Impressionist films create ‘gaps’ which the audience may fill with their own imagination and sympathy. But in the absence of reliable knowledge (what some psychoanalysts call ‘apperceptive insufficiency’) the individual viewer has a licence to fantasise and/or revert to clichéd response. There is a real danger that many viewers of Innocence will fantasise, even sentimentalise, about the condition of old age while under the illusion that they are empathising with it.

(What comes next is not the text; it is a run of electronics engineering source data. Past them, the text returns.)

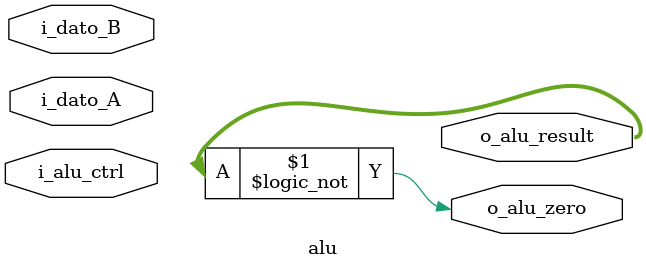
<source format=v>
`timescale 1ns / 1ps

module alu#(
	//Parameters
	parameter		N_BITS          = 32,
	parameter		N_BITS_CONTROL  = 4
)
(
	//inputs
	input wire [N_BITS-1:0]    		i_dato_A,
	input wire [N_BITS-1:0]    		i_dato_B,
	input wire [N_BITS_CONTROL-1:0] i_alu_ctrl,
	
	//output
	output reg [N_BITS-1:0]    o_alu_result,
	output reg 				   o_alu_zero
);
	
	assign o_alu_zero = (o_alu_result == 0);

    always@(*) begin:alu
               
        case(i_alu_ctrl)
        4'b0010:  o_alu = i_dato_A + i_dato_B;    //suma
        4'b0110:  o_alu = i_dato_A - i_dato_B;    //resta
        4'b0000:  o_alu = i_dato_A & i_dato_B;    //and
        4'b0010:  o_alu = i_dato_A | i_dato_B;    //or
        4'b0111:  o_alu = i_dato_A < i_dato_B;    //slt
        4'b1001:  o_alu = i_dato_A >>> i_dato_B;  //SRA (arithmetic): extiende el signo
        4'b1000:  o_alu = i_dato_A >> i_dato_B;   //SRL (logic): insterta 0
        4'b0011:  o_alu = ~(i_dato_A | i_dato_B); //nor
		4'b0101:  o_alu = i_dato_A << i_dato_B;   //sll
		4'b0100:  o_alu = i_dato_A ^ i_dato_B;    //xor
        default: o_alu = {N_BITS{1'b0}};          //default = 0
        endcase
                
    end
endmodule
</source>
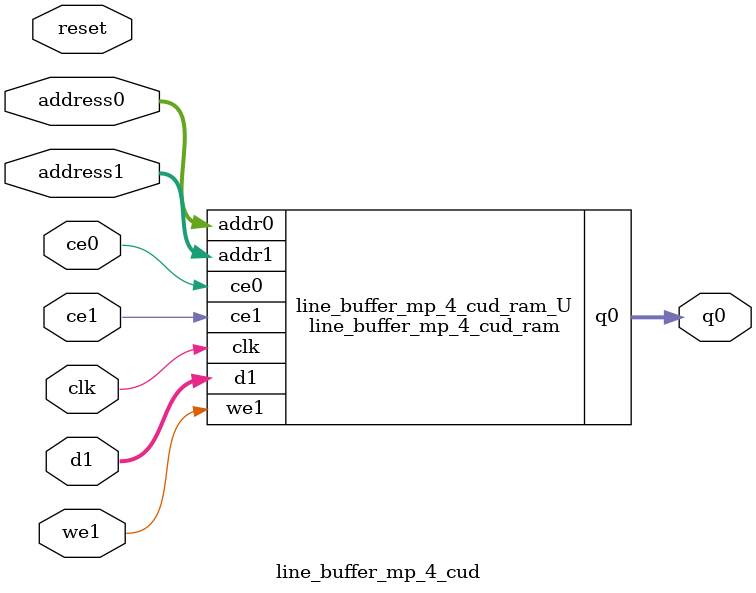
<source format=v>

`timescale 1 ns / 1 ps
module line_buffer_mp_4_cud_ram (addr0, ce0, q0, addr1, ce1, d1, we1,  clk);

parameter DWIDTH = 16;
parameter AWIDTH = 12;
parameter MEM_SIZE = 2944;

input[AWIDTH-1:0] addr0;
input ce0;
output reg[DWIDTH-1:0] q0;
input[AWIDTH-1:0] addr1;
input ce1;
input[DWIDTH-1:0] d1;
input we1;
input clk;

(* ram_style = "block" *)reg [DWIDTH-1:0] ram[0:MEM_SIZE-1];




always @(posedge clk)  
begin 
    if (ce0) 
    begin
            q0 <= ram[addr0];
    end
end


always @(posedge clk)  
begin 
    if (ce1) 
    begin
        if (we1) 
        begin 
            ram[addr1] <= d1; 
        end 
    end
end


endmodule


`timescale 1 ns / 1 ps
module line_buffer_mp_4_cud(
    reset,
    clk,
    address0,
    ce0,
    q0,
    address1,
    ce1,
    we1,
    d1);

parameter DataWidth = 32'd16;
parameter AddressRange = 32'd2944;
parameter AddressWidth = 32'd12;
input reset;
input clk;
input[AddressWidth - 1:0] address0;
input ce0;
output[DataWidth - 1:0] q0;
input[AddressWidth - 1:0] address1;
input ce1;
input we1;
input[DataWidth - 1:0] d1;



line_buffer_mp_4_cud_ram line_buffer_mp_4_cud_ram_U(
    .clk( clk ),
    .addr0( address0 ),
    .ce0( ce0 ),
    .q0( q0 ),
    .addr1( address1 ),
    .ce1( ce1 ),
    .d1( d1 ),
    .we1( we1 ));

endmodule


</source>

We become old when we can no longer conceive of a future for ourselves that might be more interesting than our past. It is a commonplace of drama to have characters who are ‘haunted by the past’. If so, they are not yet old. To speak of them this way is to imply the possibility of a qualitatively different future for them. John has such a future thrust upon him by the actions of Claire and Andreas, yet in the turbulent present of the story the lovers seem not to contemplate their own prospects as a couple. The expressionistic passages in Innocence may suggest they are haunted by the past, but the logic of their situation is that they dwell on the past because they are haunted by the future. This is a hard logic and who can bear it? Not an audience who are awash in warm emotions, deluded in a way that the characters are not.

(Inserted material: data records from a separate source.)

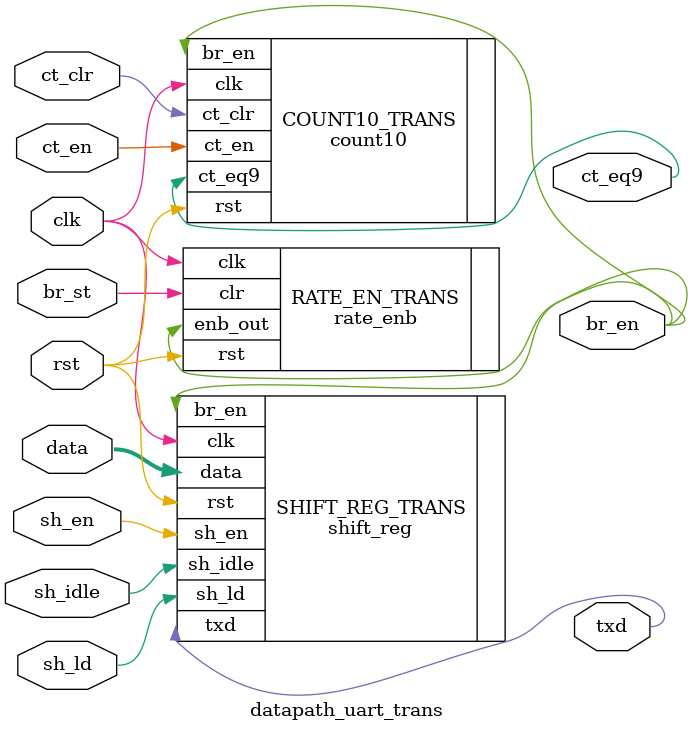
<source format=sv>
`timescale 1ns / 1ps


module datapath_uart_trans(
    input logic sh_ld, sh_idle, sh_en, br_st, ct_clr, clk, rst, ct_en,
    input logic [7:0] data,
    output logic ct_eq9,txd,br_en
    );
    parameter BAUD_RATE = 9600;

    // Instantiating Rate Enable With Baud Rate of 9600
    rate_enb #(.RATE_HZ(BAUD_RATE)) RATE_EN_TRANS(.clk(clk), .rst(rst), .clr(br_st), .enb_out(br_en));

    //Institating Shift Regsiter Used for Outputting TXP after every shift
    shift_reg SHIFT_REG_TRANS(.clk(clk), .sh_ld(sh_ld),.sh_idle(sh_idle), .sh_en(sh_en), .rst(rst), .br_en(br_en), .data(data), .txd(txd));

    // Instantiating counter module used for counting the number of shifts
    count10 COUNT10_TRANS(.ct_clr(ct_clr),.clk(clk), .rst(rst),.ct_en(ct_en), .br_en(br_en),.ct_eq9(ct_eq9));

endmodule

</source>
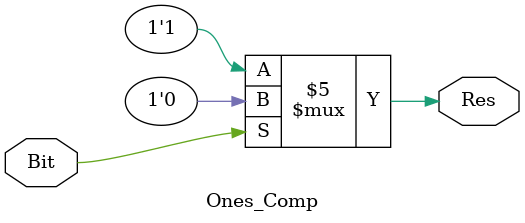
<source format=sv>
/*
  Code can be found here: https://edaplayground.com/x/wcLz
*/

// main program
module Ones_Comp (output reg Res, input Bit);

  always @ (Bit) begin

    if (Bit == 0)
      #1 Res = 1;

    else
      #1 Res = 0;

  end

endmodule


// testbench
module tb_Ones_Comp;

  reg p;
  wire r;

  initial begin

		// $dumpfile ("dump.vcd"); //only needed if using the online compiler
		// $dumpvars (1, tb_Ones_Comp); //only needed if using the online compiler

    // binary number: 10111011

    // #00 p = 1;
    // #50 p = 0;
    // #50 p = 1;
    // #50 p = 1;
    // #50 p = 1;
    // #50 p = 0;
    // #50 p = 1;
    // #50 p = 1;
    // #50 $stop;

  end

  Ones_Comp U1 (r, p);

endmodule

</source>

There are unexplained gaps in the succession of events: we have no indication of how long Claire stays with Andreas on the first occasion she leaves John, or how/why she decides to return to him. Nor is it clear how she knew she was going to die (think back to the shot of the pill on the table – quite ambiguous: either she is taking her medication or she is not), nor how her son has her farewell note although she died unexpectedly in Andreas’ company.

And we may wonder why the narrative favours Andreas’ experience over Claire’s: she doesn’t get a medicine-and-the-meaning-of-life scene with a doctor (though her son is a doctor) or with a cleric, she has no nightmare, and the poignant scene of their parting when she goes back to John the first time induces empathy for Andreas’ emotion (his reflection in the passing carriages) while hers is hidden from us.

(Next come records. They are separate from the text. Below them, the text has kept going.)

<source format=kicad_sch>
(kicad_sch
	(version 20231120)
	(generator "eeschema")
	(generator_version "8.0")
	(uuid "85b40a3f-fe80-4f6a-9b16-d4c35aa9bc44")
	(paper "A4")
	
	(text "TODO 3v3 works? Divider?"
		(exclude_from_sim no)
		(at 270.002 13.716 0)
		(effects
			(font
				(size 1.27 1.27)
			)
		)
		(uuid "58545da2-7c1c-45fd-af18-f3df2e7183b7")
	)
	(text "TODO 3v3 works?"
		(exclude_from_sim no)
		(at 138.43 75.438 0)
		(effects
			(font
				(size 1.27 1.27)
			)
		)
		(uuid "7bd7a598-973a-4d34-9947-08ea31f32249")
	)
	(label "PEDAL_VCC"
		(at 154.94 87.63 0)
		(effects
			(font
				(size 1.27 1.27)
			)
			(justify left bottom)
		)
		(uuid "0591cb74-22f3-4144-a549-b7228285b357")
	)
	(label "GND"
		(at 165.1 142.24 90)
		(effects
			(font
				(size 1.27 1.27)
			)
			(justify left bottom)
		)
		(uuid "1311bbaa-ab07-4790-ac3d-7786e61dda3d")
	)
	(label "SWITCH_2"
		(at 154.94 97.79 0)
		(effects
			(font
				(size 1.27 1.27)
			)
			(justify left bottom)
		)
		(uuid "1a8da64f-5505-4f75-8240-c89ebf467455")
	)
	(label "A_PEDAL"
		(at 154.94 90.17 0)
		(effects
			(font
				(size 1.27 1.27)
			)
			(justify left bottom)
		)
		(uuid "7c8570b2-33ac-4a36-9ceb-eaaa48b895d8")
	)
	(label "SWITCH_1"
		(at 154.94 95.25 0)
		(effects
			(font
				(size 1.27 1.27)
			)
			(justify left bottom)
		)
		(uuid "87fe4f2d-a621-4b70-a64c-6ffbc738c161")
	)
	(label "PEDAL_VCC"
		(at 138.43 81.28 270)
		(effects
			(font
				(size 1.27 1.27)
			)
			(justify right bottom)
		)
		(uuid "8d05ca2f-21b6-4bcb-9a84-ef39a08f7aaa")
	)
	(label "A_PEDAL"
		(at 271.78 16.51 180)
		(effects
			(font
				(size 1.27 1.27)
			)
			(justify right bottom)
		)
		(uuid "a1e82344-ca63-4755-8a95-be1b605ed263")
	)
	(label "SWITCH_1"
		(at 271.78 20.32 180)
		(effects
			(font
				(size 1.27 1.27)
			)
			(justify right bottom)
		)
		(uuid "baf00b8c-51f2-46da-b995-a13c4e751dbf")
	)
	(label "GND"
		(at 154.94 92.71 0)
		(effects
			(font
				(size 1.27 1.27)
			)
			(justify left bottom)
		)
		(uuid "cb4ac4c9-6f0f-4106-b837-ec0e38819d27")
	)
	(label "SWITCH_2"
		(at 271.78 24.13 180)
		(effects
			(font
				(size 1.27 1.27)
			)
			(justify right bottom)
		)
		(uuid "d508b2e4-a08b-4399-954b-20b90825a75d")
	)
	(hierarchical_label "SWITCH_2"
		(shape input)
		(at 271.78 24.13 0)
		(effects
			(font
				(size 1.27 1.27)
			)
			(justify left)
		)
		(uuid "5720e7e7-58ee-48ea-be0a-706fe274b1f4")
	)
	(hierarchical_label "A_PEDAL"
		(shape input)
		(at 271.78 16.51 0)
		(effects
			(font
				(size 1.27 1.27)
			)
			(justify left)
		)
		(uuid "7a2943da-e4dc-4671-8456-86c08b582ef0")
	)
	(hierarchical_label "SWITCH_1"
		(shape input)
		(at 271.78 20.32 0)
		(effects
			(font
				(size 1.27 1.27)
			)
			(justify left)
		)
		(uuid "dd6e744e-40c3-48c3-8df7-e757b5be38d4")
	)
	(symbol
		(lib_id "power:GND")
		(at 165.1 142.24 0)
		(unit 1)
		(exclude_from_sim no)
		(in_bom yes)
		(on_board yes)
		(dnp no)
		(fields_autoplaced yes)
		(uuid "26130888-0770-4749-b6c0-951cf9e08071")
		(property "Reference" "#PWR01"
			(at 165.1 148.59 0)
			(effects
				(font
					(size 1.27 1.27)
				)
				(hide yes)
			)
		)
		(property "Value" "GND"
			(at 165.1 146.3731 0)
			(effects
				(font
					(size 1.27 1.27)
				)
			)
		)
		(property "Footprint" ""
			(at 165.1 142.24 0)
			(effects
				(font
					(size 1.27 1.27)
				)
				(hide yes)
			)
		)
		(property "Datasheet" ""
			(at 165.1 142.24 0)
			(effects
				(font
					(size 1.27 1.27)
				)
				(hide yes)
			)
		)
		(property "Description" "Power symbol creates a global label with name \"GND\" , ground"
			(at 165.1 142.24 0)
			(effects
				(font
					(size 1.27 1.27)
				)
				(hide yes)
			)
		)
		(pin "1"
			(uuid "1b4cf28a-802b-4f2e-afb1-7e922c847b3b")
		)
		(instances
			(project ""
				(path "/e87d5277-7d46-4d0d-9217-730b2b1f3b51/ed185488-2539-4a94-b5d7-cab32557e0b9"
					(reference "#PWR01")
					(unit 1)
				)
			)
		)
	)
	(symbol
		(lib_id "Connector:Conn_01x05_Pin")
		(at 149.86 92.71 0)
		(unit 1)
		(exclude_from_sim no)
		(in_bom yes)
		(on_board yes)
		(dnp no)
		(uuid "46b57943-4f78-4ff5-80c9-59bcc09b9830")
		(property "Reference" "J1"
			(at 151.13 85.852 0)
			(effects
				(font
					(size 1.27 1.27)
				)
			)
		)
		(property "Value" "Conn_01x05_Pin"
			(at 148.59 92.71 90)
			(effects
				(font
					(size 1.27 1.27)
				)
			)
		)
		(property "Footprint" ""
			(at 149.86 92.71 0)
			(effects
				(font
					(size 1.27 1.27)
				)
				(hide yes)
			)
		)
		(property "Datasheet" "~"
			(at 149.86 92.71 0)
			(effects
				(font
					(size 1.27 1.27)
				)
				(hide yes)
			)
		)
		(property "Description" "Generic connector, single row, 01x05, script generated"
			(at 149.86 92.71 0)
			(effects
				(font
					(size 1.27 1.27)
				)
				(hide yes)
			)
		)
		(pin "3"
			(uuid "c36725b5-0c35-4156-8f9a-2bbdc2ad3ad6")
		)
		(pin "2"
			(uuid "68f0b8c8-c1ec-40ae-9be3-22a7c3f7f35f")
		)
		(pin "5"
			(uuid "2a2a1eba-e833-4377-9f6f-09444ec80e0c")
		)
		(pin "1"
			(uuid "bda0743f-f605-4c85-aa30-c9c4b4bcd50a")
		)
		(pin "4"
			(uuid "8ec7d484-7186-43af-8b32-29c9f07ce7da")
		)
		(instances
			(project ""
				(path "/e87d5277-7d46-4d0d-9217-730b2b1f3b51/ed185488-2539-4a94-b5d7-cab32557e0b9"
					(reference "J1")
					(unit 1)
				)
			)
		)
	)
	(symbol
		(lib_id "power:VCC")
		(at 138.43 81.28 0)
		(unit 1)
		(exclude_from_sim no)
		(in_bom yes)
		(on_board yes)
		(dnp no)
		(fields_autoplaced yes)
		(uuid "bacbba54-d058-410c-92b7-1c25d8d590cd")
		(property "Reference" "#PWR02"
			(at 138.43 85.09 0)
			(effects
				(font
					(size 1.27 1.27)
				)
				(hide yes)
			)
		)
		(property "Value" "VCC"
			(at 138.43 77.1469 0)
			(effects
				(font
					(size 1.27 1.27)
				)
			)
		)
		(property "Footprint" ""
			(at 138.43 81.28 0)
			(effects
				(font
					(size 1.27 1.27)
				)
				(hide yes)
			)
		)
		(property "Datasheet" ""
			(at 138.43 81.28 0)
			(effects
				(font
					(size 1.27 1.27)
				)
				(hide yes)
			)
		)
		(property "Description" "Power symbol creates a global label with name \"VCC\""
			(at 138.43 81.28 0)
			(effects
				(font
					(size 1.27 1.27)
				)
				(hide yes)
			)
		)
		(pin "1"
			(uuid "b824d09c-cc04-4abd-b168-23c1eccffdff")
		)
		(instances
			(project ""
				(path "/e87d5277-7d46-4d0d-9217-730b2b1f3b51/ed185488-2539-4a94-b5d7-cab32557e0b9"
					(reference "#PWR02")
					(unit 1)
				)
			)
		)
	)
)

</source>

Another way to approach Innocence is to disregard the mind-sets of tender realism, low-key tragedy or melodrama drained of excess, and see it as a comedy without mirth, a sardonically amused chronicle of folly and suffering. Try this for the beginning of an alternative synopsis: Andreas has not had a partner since his wife died thirty years ago. He has raised his eminently sensible daughter by himself, yet neither of them acknowledge this remarkable circumstance in their heart to heart conversations. Claire is a woman who locks the house up when she goes for a walk in the garden. She sleeps with John but they haven’t had sex together since he was unfaithful twenty years ago. She thinks the grown up way to do it is with both curtains and eyes closed. The lovers have some nights together but their quality time is spent in public places: parks, restaurants, bars. When confronted with strong emotion they throw up a wall of words in which they see themselves as exemplars of the human condition.

If this makes Innocence sound like a condescending view of hapless, life-starved misfits grasping at the last straw it has as much validity on the evidence as the opinion that Innocence is a courageous and lyrical salute to life. The film offers contradictory clues which lead to different impressions: the wry compassion of a humanist who draws us into his characters, or the dark laughter of a misanthrope.

Paul Cox’s way of working is a very personal mixture of thoughtful preparation with spontaneity in the moment of creation. In this instance, his ambitious attempt to be Apollonian and Dionysian at the same time seems to have left him with too many bricks and not enough mortar.